— Start Exercise inputs —

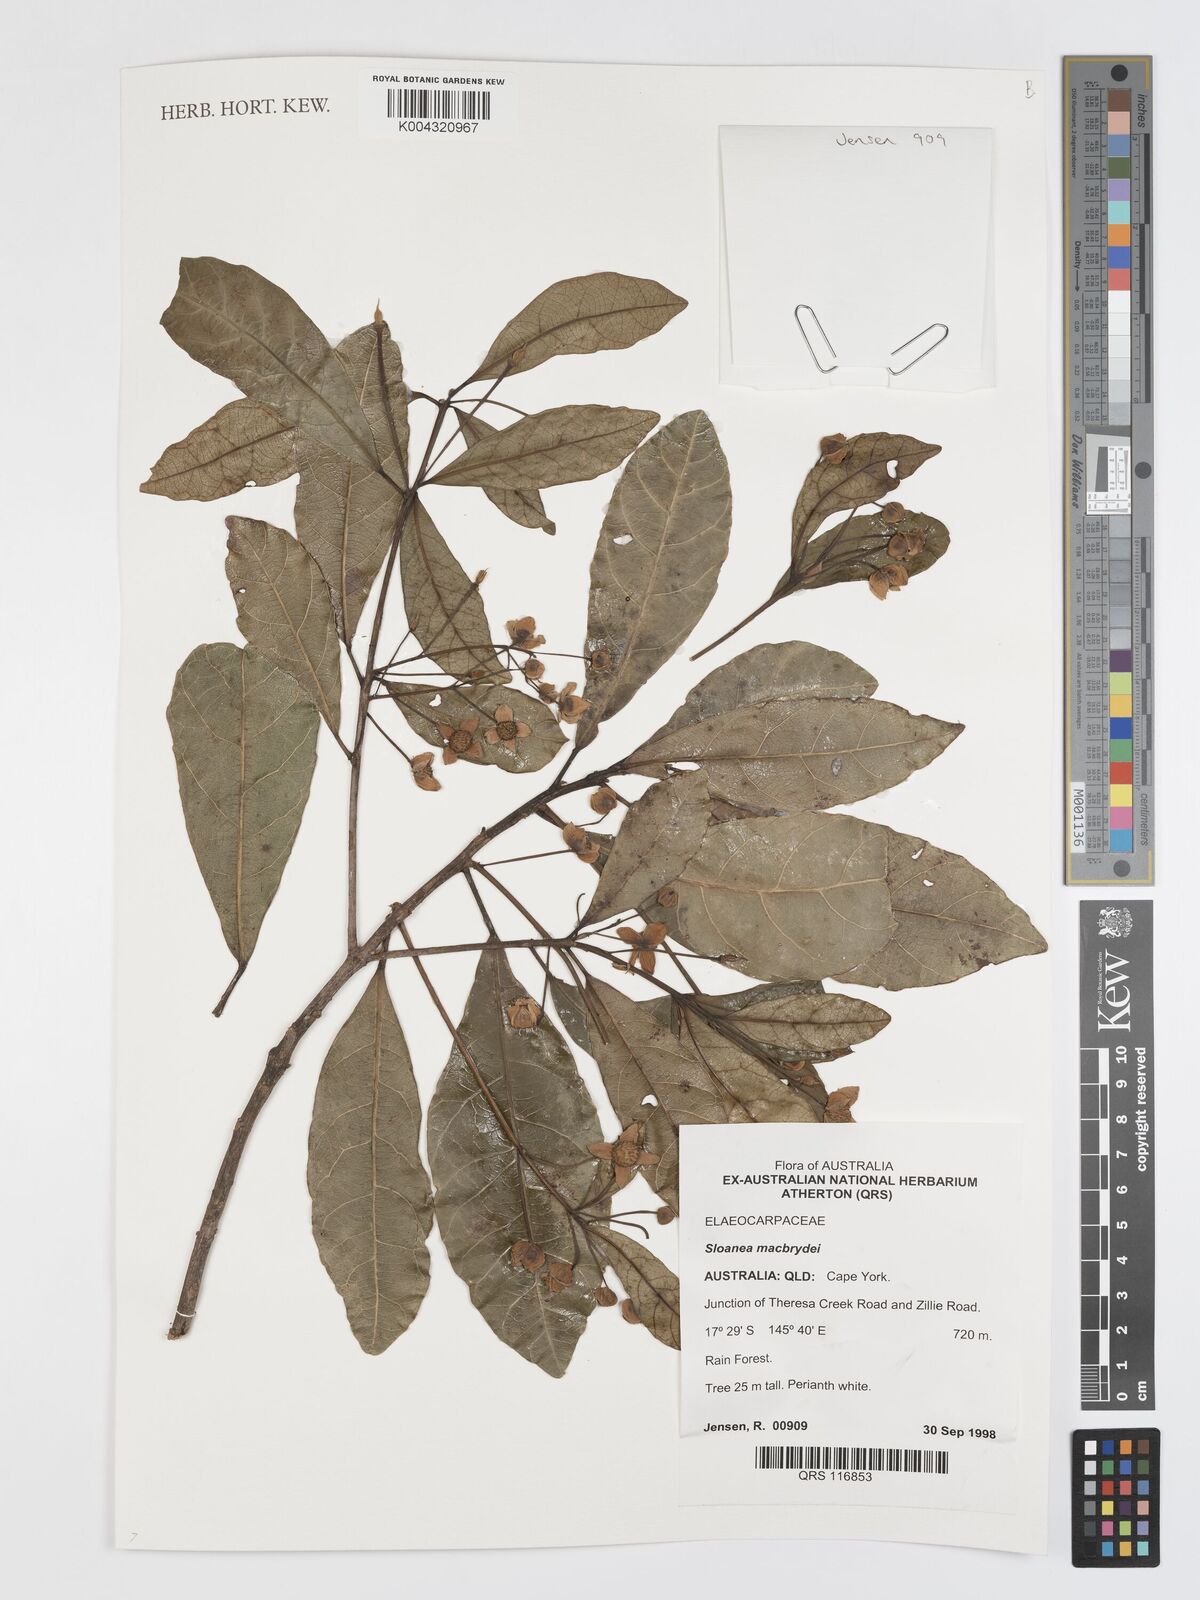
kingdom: Plantae
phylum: Tracheophyta
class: Magnoliopsida
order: Oxalidales
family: Elaeocarpaceae
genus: Sloanea
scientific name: Sloanea macbrydei
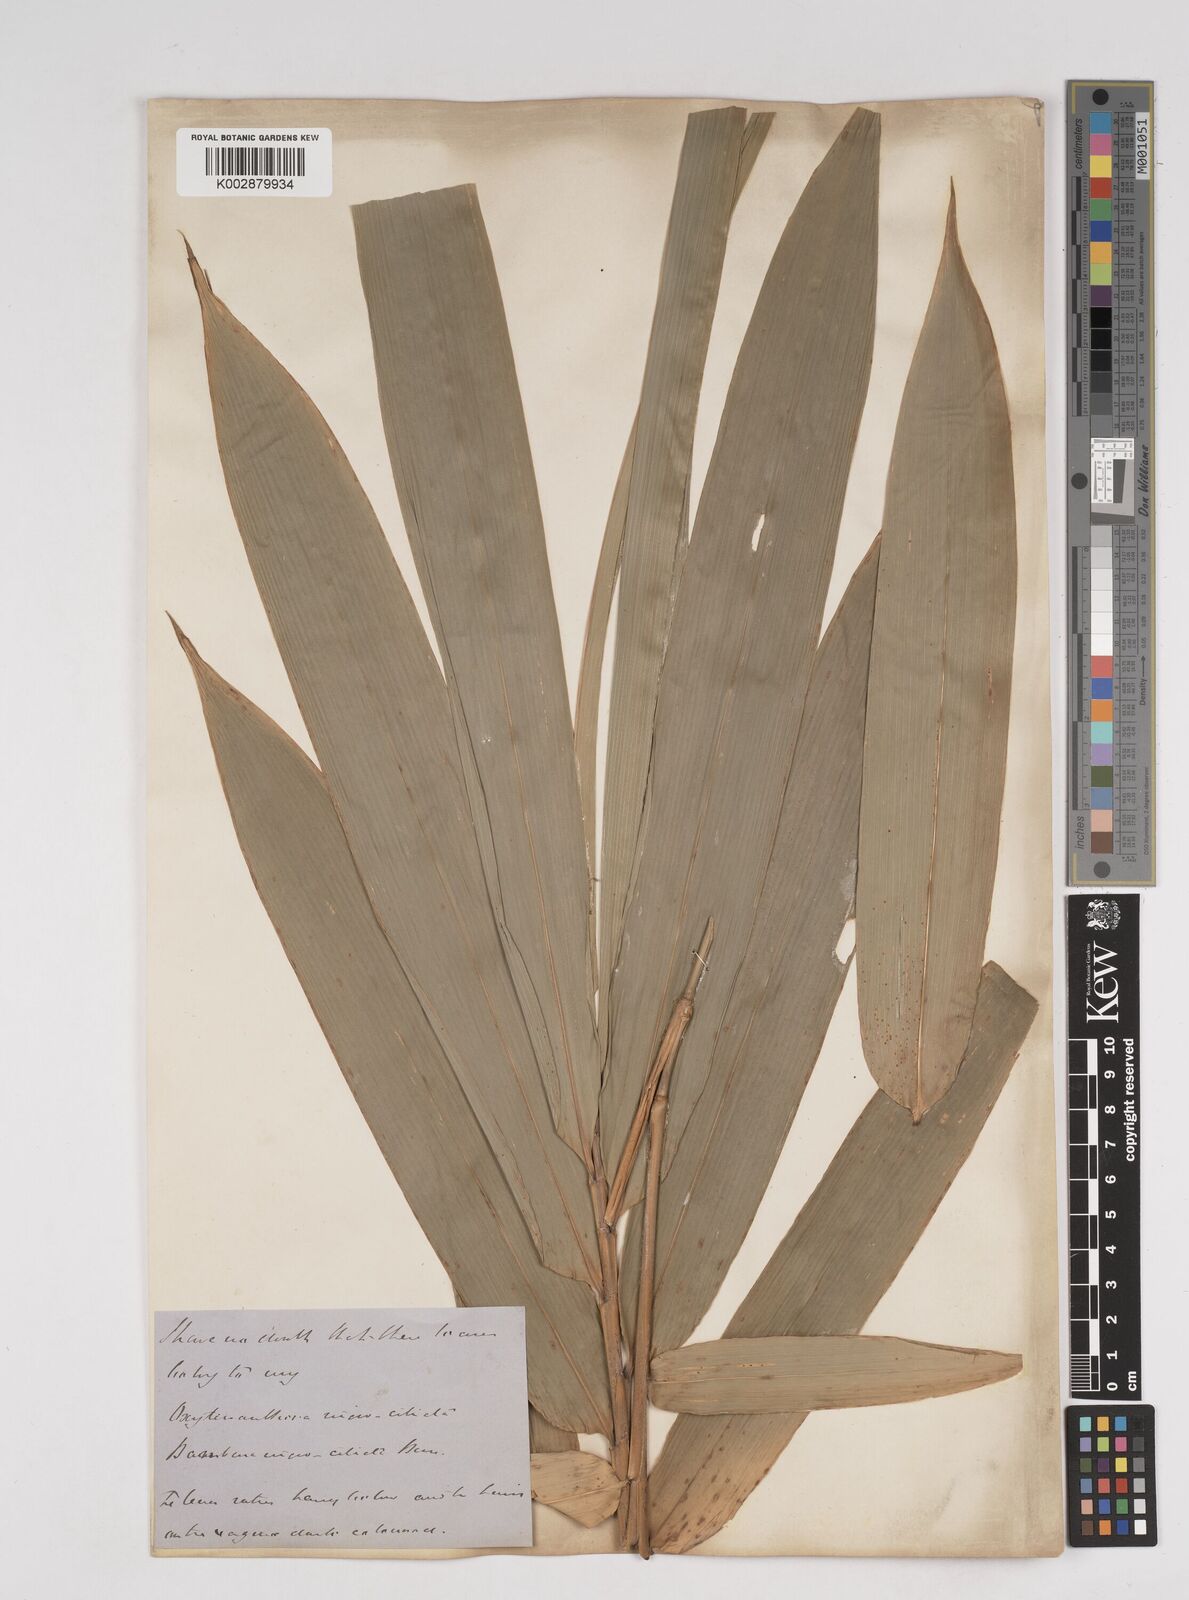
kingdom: Plantae
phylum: Tracheophyta
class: Liliopsida
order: Poales
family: Poaceae
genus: Gigantochloa
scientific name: Gigantochloa nigrociliata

— End Exercise inputs —

Directive
Copy out the text lines of both rows above word for word, leaving out the pictures.

Exercise solution
kingdom: Plantae
phylum: Tracheophyta
class: Magnoliopsida
order: Oxalidales
family: Elaeocarpaceae
genus: Sloanea
scientific name: Sloanea macbrydei
kingdom: Plantae
phylum: Tracheophyta
class: Liliopsida
order: Poales
family: Poaceae
genus: Gigantochloa
scientific name: Gigantochloa nigrociliata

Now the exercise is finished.